Plain gold chains rarely survive. They were either melted down to create new jewelry for rapidly changing fashions or sold when cash was needed. Many of those that have survived come from shipwrecks. Displayed in Mel Fisher Maritime Heritage Museum in Key West are variants of this chain type recovered from the Spanish treasure ships, the Atocha and its sister ship the Santa Margarita, that sunk in a hurricane off the Florida Keys in 1622. Romantically called pirate’s gold, similar chains came from the wreck of the Nuestra Señora de la Concepcion in 1638 found near Manilla. Royal treasuries are another source for gold chains, such as those of the Wittelsbach family, the Dukes of West Pomerania, and the Dukes of Saxony. Few are ever available on the art market.

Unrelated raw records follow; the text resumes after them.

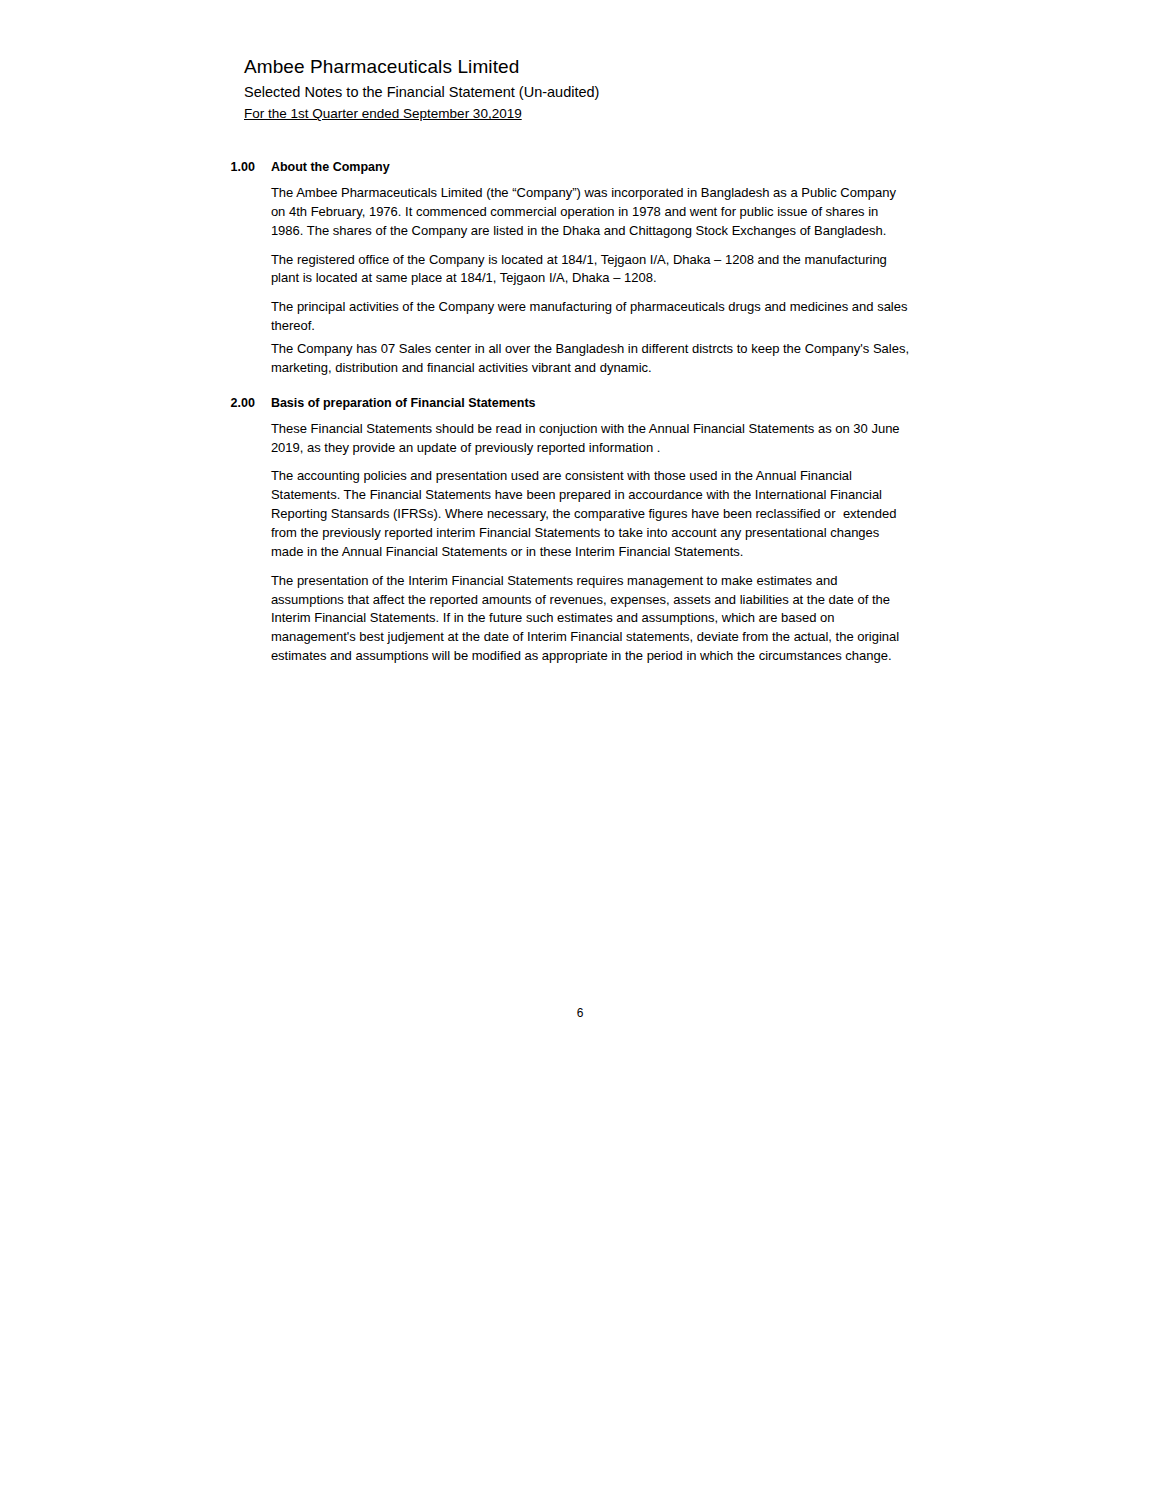Ambee Pharmaceuticals Limited
Selected Notes to the Financial Statement (Un-audited)
For the 1st Quarter ended September 30,2019
1.00 About the Company
The Ambee Pharmaceuticals Limited (the “Company”) was incorporated in Bangladesh as a Public Company on 4th February, 1976. It commenced commercial operation in 1978 and went for public issue of shares in 1986. The shares of the Company are listed in the Dhaka and Chittagong Stock Exchanges of Bangladesh.
The registered office of the Company is located at 184/1, Tejgaon I/A, Dhaka – 1208 and the manufacturing plant is located at same place at 184/1, Tejgaon I/A, Dhaka – 1208.
The principal activities of the Company were manufacturing of pharmaceuticals drugs and medicines and sales thereof.
The Company has 07 Sales center in all over the Bangladesh in different distrcts to keep the Company's Sales, marketing, distribution and financial activities vibrant and dynamic.
2.00 Basis of preparation of Financial Statements
These Financial Statements should be read in conjuction with the Annual Financial Statements as on 30 June 2019, as they provide an update of previously reported information .
The accounting policies and presentation used are consistent with those used in the Annual Financial Statements. The Financial Statements have been prepared in accourdance with the International Financial Reporting Stansards (IFRSs). Where necessary, the comparative figures have been reclassified or extended from the previously reported interim Financial Statements to take into account any presentational changes made in the Annual Financial Statements or in these Interim Financial Statements.
The presentation of the Interim Financial Statements requires management to make estimates and assumptions that affect the reported amounts of revenues, expenses, assets and liabilities at the date of the Interim Financial Statements. If in the future such estimates and assumptions, which are based on management's best judjement at the date of Interim Financial statements, deviate from the actual, the original estimates and assumptions will be modified as appropriate in the period in which the circumstances change.
6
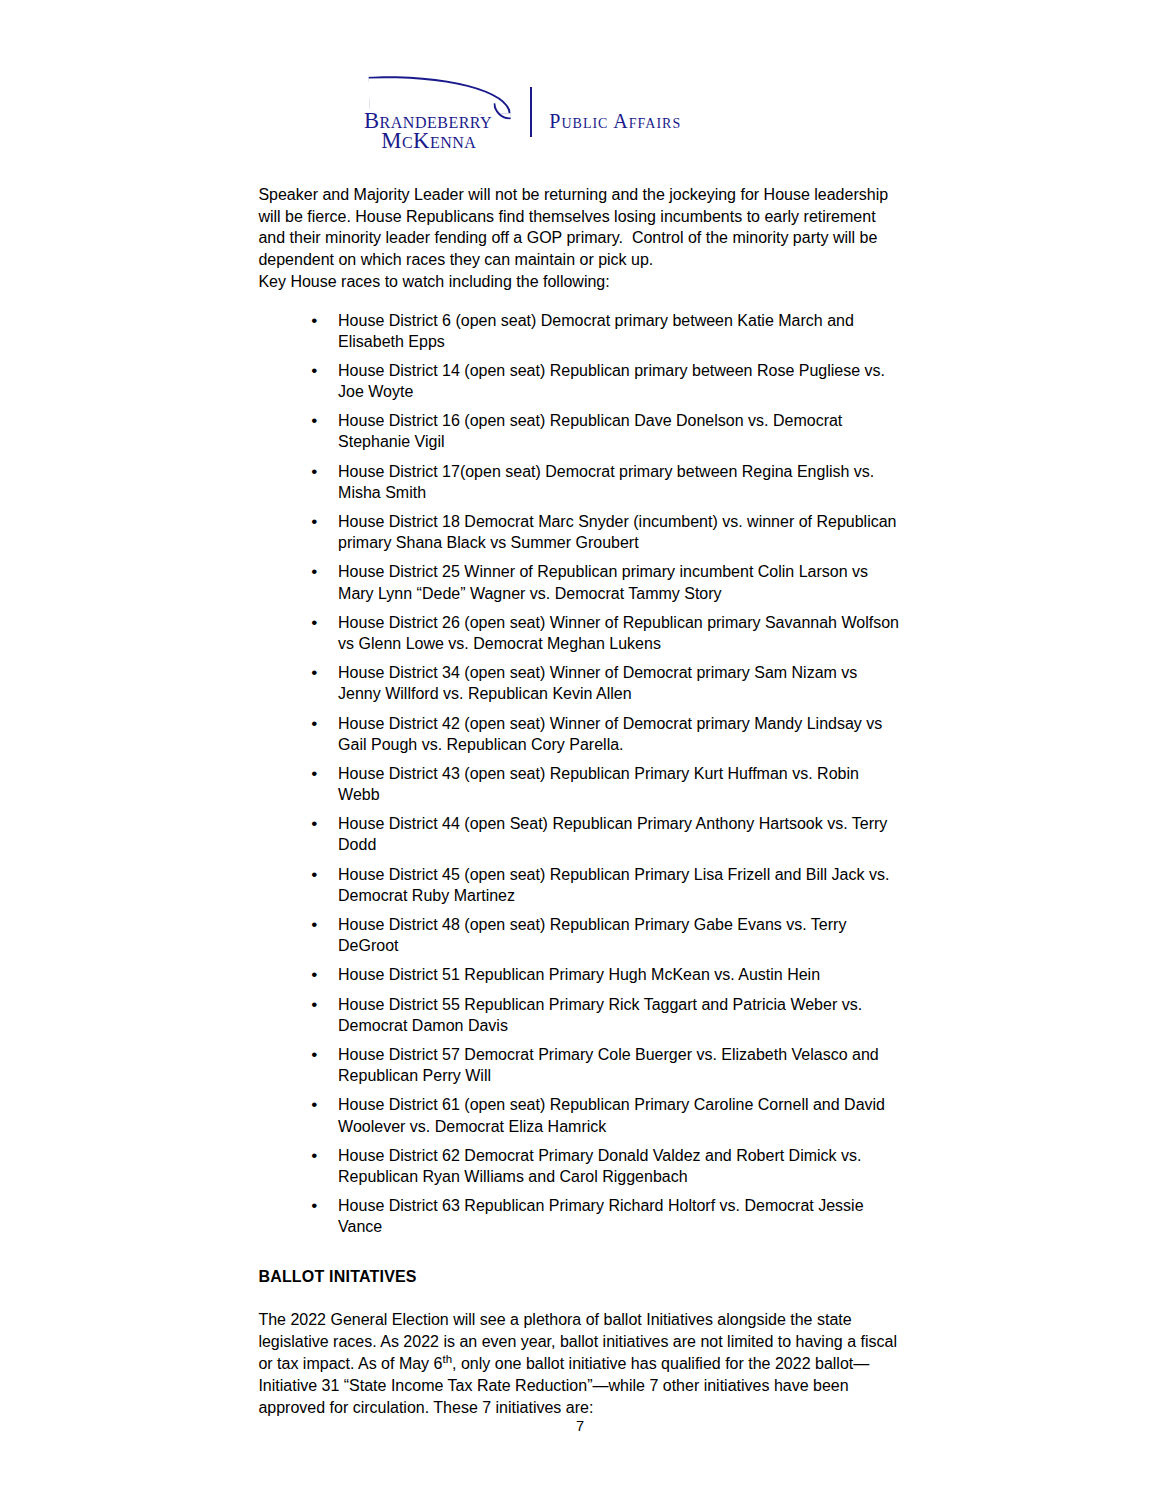Brandeberry
McKenna
Public Affairs
Speaker and Majority Leader will not be returning and the jockeying for House leadership will be fierce. House Republicans find themselves losing incumbents to early retirement and their minority leader fending off a GOP primary. Control of the minority party will be dependent on which races they can maintain or pick up.
Key House races to watch including the following:
House District 6 (open seat) Democrat primary between Katie March and Elisabeth Epps
House District 14 (open seat) Republican primary between Rose Pugliese vs. Joe Woyte
House District 16 (open seat) Republican Dave Donelson vs. Democrat Stephanie Vigil
House District 17(open seat) Democrat primary between Regina English vs. Misha Smith
House District 18 Democrat Marc Snyder (incumbent) vs. winner of Republican primary Shana Black vs Summer Groubert
House District 25 Winner of Republican primary incumbent Colin Larson vs Mary Lynn “Dede” Wagner vs. Democrat Tammy Story
House District 26 (open seat) Winner of Republican primary Savannah Wolfson vs Glenn Lowe vs. Democrat Meghan Lukens
House District 34 (open seat) Winner of Democrat primary Sam Nizam vs Jenny Willford vs. Republican Kevin Allen
House District 42 (open seat) Winner of Democrat primary Mandy Lindsay vs Gail Pough vs. Republican Cory Parella.
House District 43 (open seat) Republican Primary Kurt Huffman vs. Robin Webb
House District 44 (open Seat) Republican Primary Anthony Hartsook vs. Terry Dodd
House District 45 (open seat) Republican Primary Lisa Frizell and Bill Jack vs. Democrat Ruby Martinez
House District 48 (open seat) Republican Primary Gabe Evans vs. Terry DeGroot
House District 51 Republican Primary Hugh McKean vs. Austin Hein
House District 55 Republican Primary Rick Taggart and Patricia Weber vs. Democrat Damon Davis
House District 57 Democrat Primary Cole Buerger vs. Elizabeth Velasco and Republican Perry Will
House District 61 (open seat) Republican Primary Caroline Cornell and David Woolever vs. Democrat Eliza Hamrick
House District 62 Democrat Primary Donald Valdez and Robert Dimick vs. Republican Ryan Williams and Carol Riggenbach
House District 63 Republican Primary Richard Holtorf vs. Democrat Jessie Vance
BALLOT INITATIVES
The 2022 General Election will see a plethora of ballot Initiatives alongside the state legislative races. As 2022 is an even year, ballot initiatives are not limited to having a fiscal or tax impact. As of May 6th, only one ballot initiative has qualified for the 2022 ballot—Initiative 31 “State Income Tax Rate Reduction”—while 7 other initiatives have been approved for circulation. These 7 initiatives are:
7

This long gold chain is composed of 126 oval-shaped links that have been interlocked and soldered together, arriving at a length of approximately 110 cm. (approximately three and a half feet). Each link is made of an oval, cylindrical form with a protruding wide central ridge.
Chains like this could be looped around the neck several times or worn off shoulder, and they appear in Renaissance and Baroque paintings. Marguerite Numan wears a remarkably similar chain in her donor portrait in the Haneton Triptych, painted c. 1520-1521 by Bernard van Orley (1487-1541) for the first secretary of the Grand Council of Emperor Charles V. Pictured with other luxury goods, a nautilus cup and a musk apple, warning of the transience of life, a comparable chain – this one with a suspended pendant – features in a Dutch Vanitas still-life painting by Pieter Claesz dated 1638.
For chains in shipwrecks, see Mathers et al 1990, pp. 185-242 and Mathewson 1986, pp. 113-115, as well as the exh. cat. La joyería Española 1998, no. 86. For chains in ducal
treasuries, see Stolleis/Himmelheber 1977, exh. cat. Princely Magnificence 1980, no. 125; and Nagel 2009. On chains in general, Cappellieri 2018, pp. 46-63.